Why is the Cournot competition price more than the perfectly competitive price?
My intuition tells me that since the quantity is less than what would've been the case in a perfect competition, so the prices will be on the higher side. This seems like a reasonable justification, but I don't know with certainty why the quantities will be less.
Can we show mathematically why the quantity will be low or why the price will be higher than a perfectly competitive pricing?
Let's start with a situation of perfect competition where you are a price taker. Then the demand you are facing in the market is a horizontal line$^1$ at the market price $P^*$. Your optimal quantity is the quantity $Q^*$ where $MC(Q^*)=P^*$ (and your MC curve is upward sloping). At that quantity your profit function has a maximum and is therefore locally flat. This means that if you slightly increase your quantity, your gain in revenue ($MR(Q^*)=P^*$) is just offset by your increase in costs ($MC(Q^*)=P^*$).

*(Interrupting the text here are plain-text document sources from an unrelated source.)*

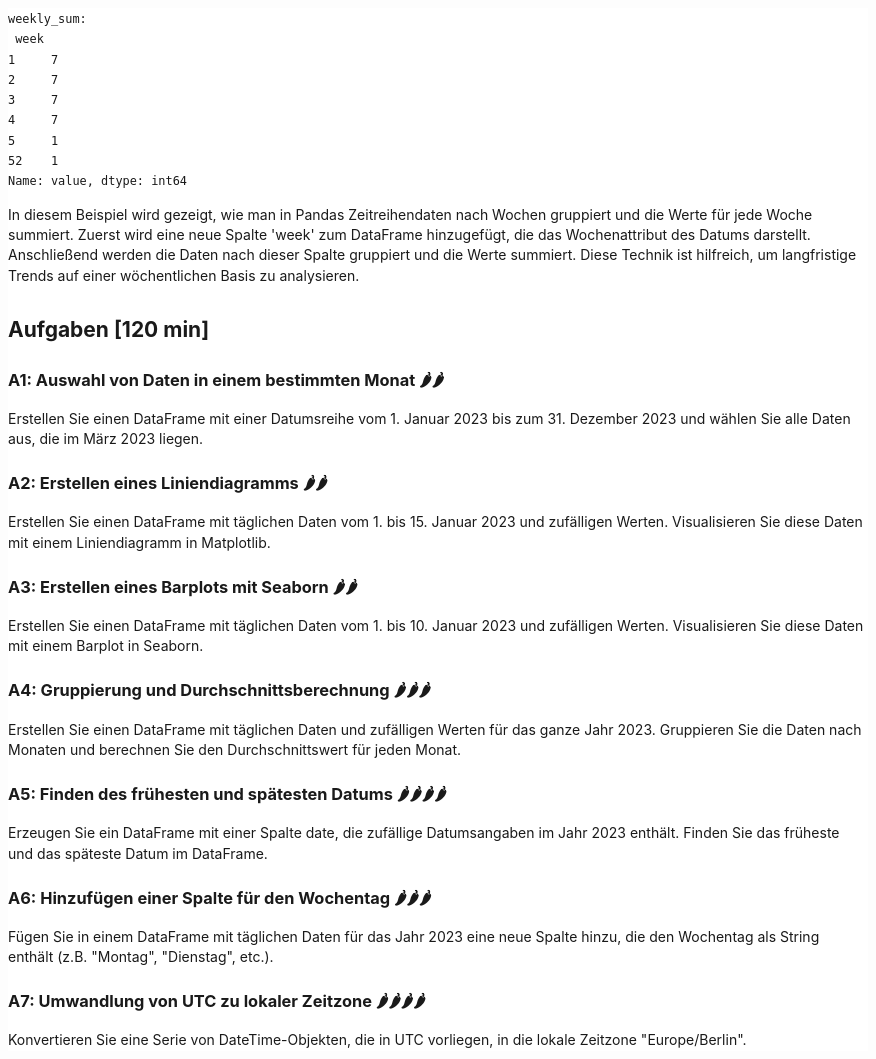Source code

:     weekly_sum:
     week
    1     7
    2     7
    3     7
    4     7
    5     1
    52    1
    Name: value, dtype: int64


In diesem Beispiel wird gezeigt, wie man in Pandas Zeitreihendaten nach Wochen gruppiert und die Werte für jede Woche summiert. Zuerst wird eine neue Spalte 'week' zum DataFrame hinzugefügt, die das Wochenattribut des Datums darstellt. Anschließend werden die Daten nach dieser Spalte gruppiert und die Werte summiert. Diese Technik ist hilfreich, um langfristige Trends auf einer wöchentlichen Basis zu analysieren.

## Aufgaben [120 min]

### A1: Auswahl von Daten in einem bestimmten Monat 🌶️🌶️

Erstellen Sie einen DataFrame mit einer Datumsreihe vom 1. Januar 2023 bis zum 31. Dezember 2023 und wählen Sie alle Daten aus, die im März 2023 liegen.

### A2: Erstellen eines Liniendiagramms 🌶️🌶️

Erstellen Sie einen DataFrame mit täglichen Daten vom 1. bis 15. Januar 2023 und zufälligen Werten. Visualisieren Sie diese Daten mit einem Liniendiagramm in Matplotlib.

### A3: Erstellen eines Barplots mit Seaborn 🌶️🌶️

Erstellen Sie einen DataFrame mit täglichen Daten vom 1. bis 10. Januar 2023 und zufälligen Werten. Visualisieren Sie diese Daten mit einem Barplot in Seaborn.

### A4: Gruppierung und Durchschnittsberechnung 🌶️🌶️🌶️

Erstellen Sie einen DataFrame mit täglichen Daten und zufälligen Werten für das ganze Jahr 2023. Gruppieren Sie die Daten nach Monaten und berechnen Sie den Durchschnittswert für jeden Monat.

### A5: Finden des frühesten und spätesten Datums 🌶️🌶️🌶️🌶️

Erzeugen Sie ein DataFrame mit einer Spalte date, die zufällige Datumsangaben im Jahr 2023 enthält. Finden Sie das früheste und das späteste Datum im DataFrame.

### A6: Hinzufügen einer Spalte für den Wochentag 🌶️🌶️🌶️

Fügen Sie in einem DataFrame mit täglichen Daten für das Jahr 2023 eine neue Spalte hinzu, die den Wochentag als String enthält (z.B. "Montag", "Dienstag", etc.).

### A7: Umwandlung von UTC zu lokaler Zeitzone 🌶️🌶️🌶️🌶️

Konvertieren Sie eine Serie von DateTime-Objekten, die in UTC vorliegen, in die lokale Zeitzone "Europe/Berlin".
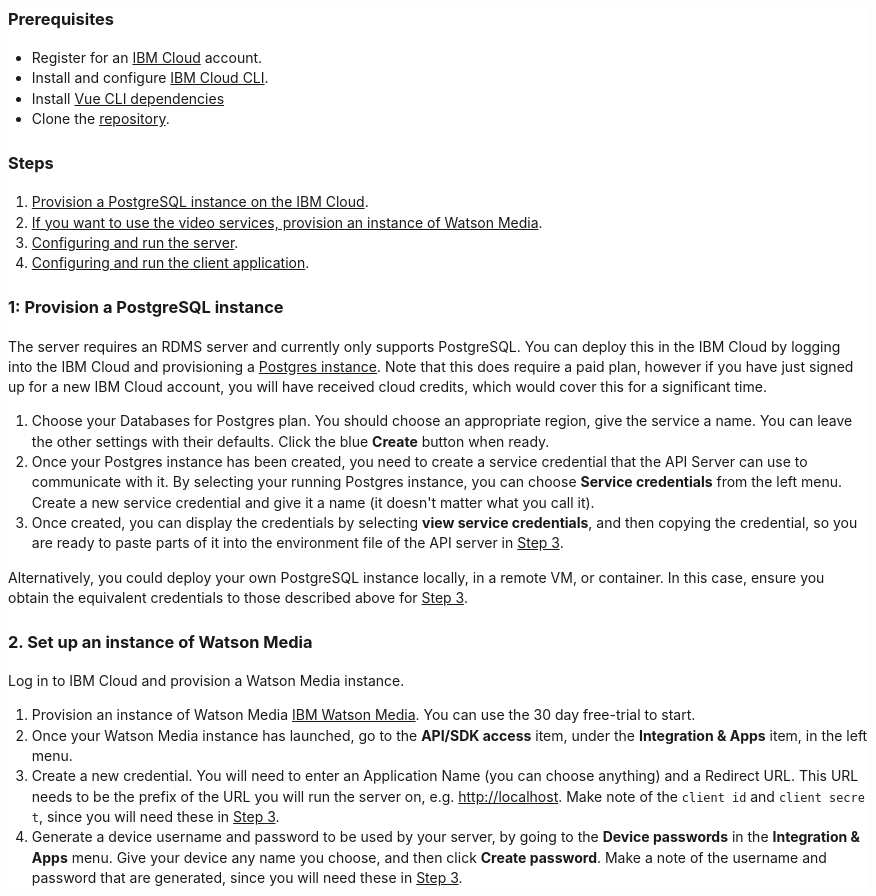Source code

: ### Prerequisites

- Register for an [IBM Cloud](https://www.ibm.com/account/reg/us-en/signup) account.
- Install and configure [IBM Cloud CLI](https://cloud.ibm.com/docs/cli?topic=cloud-cli-getting-started#overview).
- Install [Vue CLI dependencies](https://cli.vuejs.org/guide/installation.html)
- Clone the [repository](https://github.com/Call-for-Code-for-Racial-Justice/Truth-Loop).

### Steps

1. [Provision a PostgreSQL instance on the IBM Cloud](#1-Provision-a-PostgreSQL-instance).
1. [If you want to use the video services, provision an instance of Watson Media](#2-Set-up-an-instance-of-Watson-Media).
1. [Configuring and run the server](#3-Configuring-and-running-the-server).
1. [Configuring and run the client application](#4-Configuring-and-running-the-client-application).

### 1: Provision a PostgreSQL instance

The server requires an RDMS server and currently only supports PostgreSQL. You can deploy this in the IBM Cloud by logging into the IBM Cloud and provisioning a [Postgres instance](https://cloud.ibm.com/catalog/services/databases-for-postgresql). Note that this does require a paid plan,  however if you have just signed up for a new IBM Cloud account, you will have received cloud credits, which would cover this for a significant time.

1. Choose your Databases for Postgres plan. You should choose an appropriate region, give the service a name. You can leave the other settings with their defaults. Click the blue **Create** button when ready.
1. Once your Postgres instance has been created, you need to create a service credential that the API Server can use to communicate with it. By selecting your running Postgres instance, you can choose **Service credentials** from the left menu. Create a new service credential and give it a name (it doesn't matter what you call it).
1. Once created, you can display the credentials by selecting **view service credentials**, and then copying the credential, so you are ready to paste parts of it into the environment file of the API server in [Step 3](#3-Configuring-and-running-the-server).

Alternatively, you could deploy your own PostgreSQL instance locally, in a remote VM, or container. In this case, ensure you obtain the equivalent credentials to those described above for [Step 3](#3-Configuring-and-running-the-server).

### 2. Set up an instance of Watson Media

Log in to IBM Cloud and provision a Watson Media instance.

1. Provision an instance of Watson Media [IBM Watson Media](https://www.ibm.com/products/video-streaming/pricing). You can use the 30 day free-trial to start.
1. Once your Watson Media instance has launched, go to the **API/SDK access** item, under the **Integration & Apps** item, in the left menu.
1. Create a new credential. You will need to enter an Application Name (you can choose anything) and a Redirect URL. This URL needs to be the prefix of the URL you will run the server on, e.g. <http://localhost>. Make note of the `client id` and `client secret`, since you will need these in [Step 3](#3-Configuring-and-running-the-server).
1. Generate a device username and password to be used by your server, by going to the **Device passwords** in the **Integration & Apps** menu. Give your device any name you choose, and then click **Create password**. Make a note of the username and password that are generated, since you will need these in [Step 3](#3-Configuring-and-running-the-server).
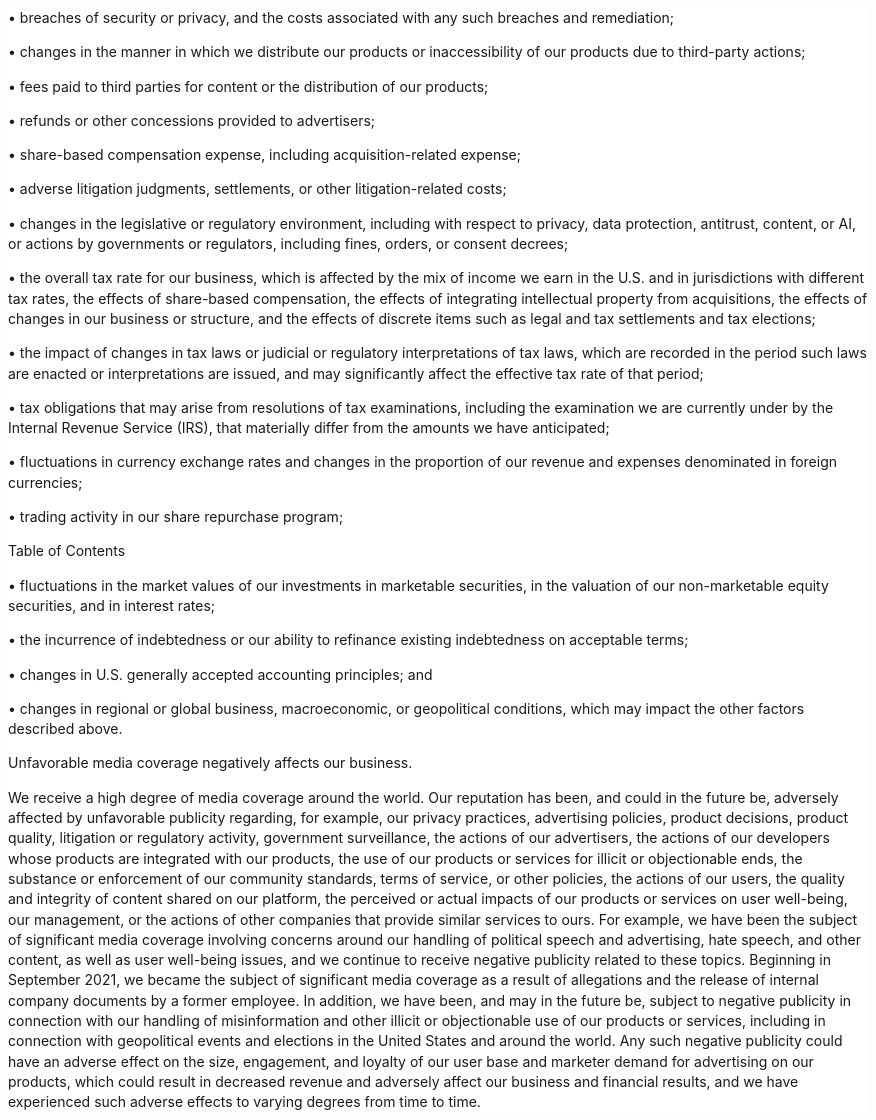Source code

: • breaches of security or privacy, and the costs associated with any such breaches and remediation; 

• changes in the manner in which we distribute our products or inaccessibility of our products due to third-party actions; 

• fees paid to third parties for content or the distribution of our products; 

• refunds or other concessions provided to advertisers; 

• share-based compensation expense, including acquisition-related expense; 

• adverse litigation judgments, settlements, or other litigation-related costs; 

• changes in the legislative or regulatory environment, including with respect to privacy, data protection, antitrust, content, or AI, or actions by governments or regulators, including fines, orders, or consent decrees; 

• the overall tax rate for our business, which is affected by the mix of income we earn in the U.S. and in jurisdictions with different tax rates, the effects of share-based compensation, the effects of integrating intellectual property from acquisitions, the effects of changes in our business or structure, and the effects of discrete items such as legal and tax settlements and tax elections; 

• the impact of changes in tax laws or judicial or regulatory interpretations of tax laws, which are recorded in the period such laws are enacted or interpretations are issued, and may significantly affect the effective tax rate of that period; 

• tax obligations that may arise from resolutions of tax examinations, including the examination we are currently under by the Internal Revenue Service (IRS), that materially differ from the amounts we have anticipated; 

• fluctuations in currency exchange rates and changes in the proportion of our revenue and expenses denominated in foreign currencies; 

• trading activity in our share repurchase program; 

Table of Contents 

• fluctuations in the market values of our investments in marketable securities, in the valuation of our non-marketable equity securities, and in interest rates; 

• the incurrence of indebtedness or our ability to refinance existing indebtedness on acceptable terms; 

• changes in U.S. generally accepted accounting principles; and 

• changes in regional or global business, macroeconomic, or geopolitical conditions, which may impact the other factors described above. 

Unfavorable media coverage negatively affects our business. 

We receive a high degree of media coverage around the world. Our reputation has been, and could in the future be, adversely affected by unfavorable publicity regarding, for example, our privacy practices, advertising policies, product decisions, product quality, litigation or regulatory activity, government surveillance, the actions of our advertisers, the actions of our developers whose products are integrated with our products, the use of our products or services for illicit or objectionable ends, the substance or enforcement of our community standards, terms of service, or other policies, the actions of our users, the quality and integrity of content shared on our platform, the perceived or actual impacts of our products or services on user well-being, our management, or the actions of other companies that provide similar services to ours. For example, we have been the subject of significant media coverage involving concerns around our handling of political speech and advertising, hate speech, and other content, as well as user well-being issues, and we continue to receive negative publicity related to these topics. Beginning in September 2021, we became the subject of significant media coverage as a result of allegations and the release of internal company documents by a former employee. In addition, we have been, and may in the future be, subject to negative publicity in connection with our handling of misinformation and other illicit or objectionable use of our products or services, including in connection with geopolitical events and elections in the United States and around the world. Any such negative publicity could have an adverse effect on the size, engagement, and loyalty of our user base and marketer demand for advertising on our products, which could result in decreased revenue and adversely affect our business and financial results, and we have experienced such adverse effects to varying degrees from time to time. 
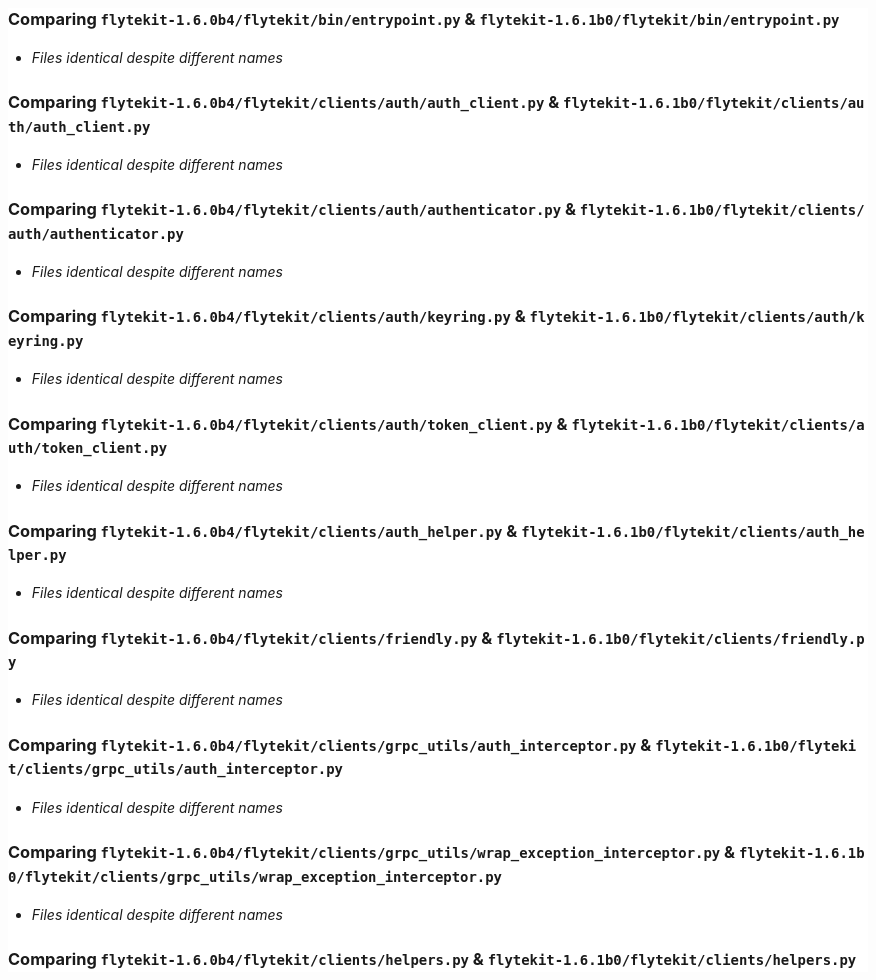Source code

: ### Comparing `flytekit-1.6.0b4/flytekit/bin/entrypoint.py` & `flytekit-1.6.1b0/flytekit/bin/entrypoint.py`

 * *Files identical despite different names*

### Comparing `flytekit-1.6.0b4/flytekit/clients/auth/auth_client.py` & `flytekit-1.6.1b0/flytekit/clients/auth/auth_client.py`

 * *Files identical despite different names*

### Comparing `flytekit-1.6.0b4/flytekit/clients/auth/authenticator.py` & `flytekit-1.6.1b0/flytekit/clients/auth/authenticator.py`

 * *Files identical despite different names*

### Comparing `flytekit-1.6.0b4/flytekit/clients/auth/keyring.py` & `flytekit-1.6.1b0/flytekit/clients/auth/keyring.py`

 * *Files identical despite different names*

### Comparing `flytekit-1.6.0b4/flytekit/clients/auth/token_client.py` & `flytekit-1.6.1b0/flytekit/clients/auth/token_client.py`

 * *Files identical despite different names*

### Comparing `flytekit-1.6.0b4/flytekit/clients/auth_helper.py` & `flytekit-1.6.1b0/flytekit/clients/auth_helper.py`

 * *Files identical despite different names*

### Comparing `flytekit-1.6.0b4/flytekit/clients/friendly.py` & `flytekit-1.6.1b0/flytekit/clients/friendly.py`

 * *Files identical despite different names*

### Comparing `flytekit-1.6.0b4/flytekit/clients/grpc_utils/auth_interceptor.py` & `flytekit-1.6.1b0/flytekit/clients/grpc_utils/auth_interceptor.py`

 * *Files identical despite different names*

### Comparing `flytekit-1.6.0b4/flytekit/clients/grpc_utils/wrap_exception_interceptor.py` & `flytekit-1.6.1b0/flytekit/clients/grpc_utils/wrap_exception_interceptor.py`

 * *Files identical despite different names*

### Comparing `flytekit-1.6.0b4/flytekit/clients/helpers.py` & `flytekit-1.6.1b0/flytekit/clients/helpers.py`

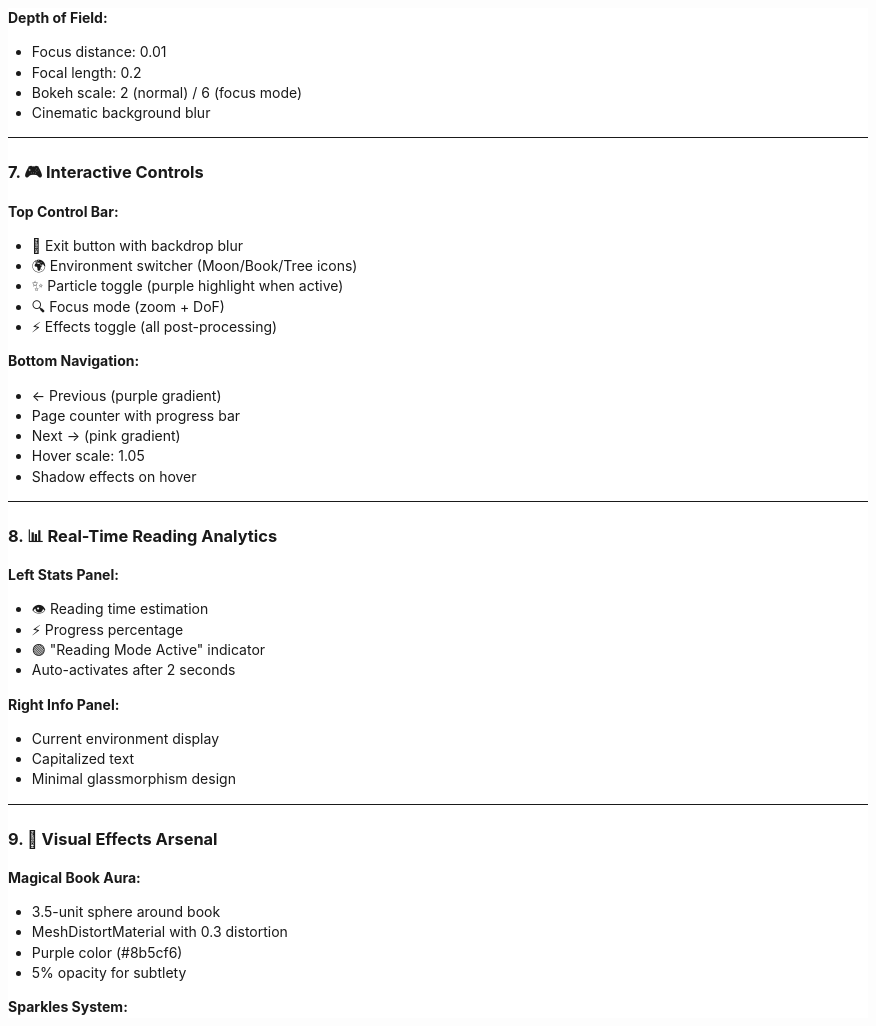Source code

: **Depth of Field:**

- Focus distance: 0.01
- Focal length: 0.2
- Bokeh scale: 2 (normal) / 6 (focus mode)
- Cinematic background blur

---

### 7. 🎮 **Interactive Controls**

**Top Control Bar:**

- 🚪 Exit button with backdrop blur
- 🌍 Environment switcher (Moon/Book/Tree icons)
- ✨ Particle toggle (purple highlight when active)
- 🔍 Focus mode (zoom + DoF)
- ⚡ Effects toggle (all post-processing)

**Bottom Navigation:**

- ← Previous (purple gradient)
- Page counter with progress bar
- Next → (pink gradient)
- Hover scale: 1.05
- Shadow effects on hover

---

### 8. 📊 **Real-Time Reading Analytics**

**Left Stats Panel:**

- 👁️ Reading time estimation
- ⚡ Progress percentage
- 🟢 "Reading Mode Active" indicator
- Auto-activates after 2 seconds

**Right Info Panel:**

- Current environment display
- Capitalized text
- Minimal glassmorphism design

---

### 9. 🎨 **Visual Effects Arsenal**

**Magical Book Aura:**

- 3.5-unit sphere around book
- MeshDistortMaterial with 0.3 distortion
- Purple color (#8b5cf6)
- 5% opacity for subtlety

**Sparkles System:**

Now consider a deviation from perfect to imperfect competition, e.g. Cournot competition, where you have some market power. The demand you are facing is no longer horizontal but downward sloping. Therefore, at $Q^*$ your gain in revenue from a slight increase in quantity is now lower than before (since the price you achieve slightly falls), $MR_{new}(Q^*)<P^*$, whereas your marginal costs are still at $MC(Q^*)=P^*$.
Thus, your profit function is now locally decreasing at $Q^*$. This means that you can raise your profit by decreasing your quantity. Hence $Q^*_{new}<Q^*$. Since the same holds for the other firms in the market, all will decrease their production quantities and, accordingly, the market price will be higher than before, $P^*_{new}>P^*$.
$^1$ Strictly speaking, the demand you are facing cannot be described by a "demand curve" or a "demand function". It is zero for prices above the market price, jumps to infinity at the market price and stays there for prices below the market price, but let's call it "a horizontal line" as usual.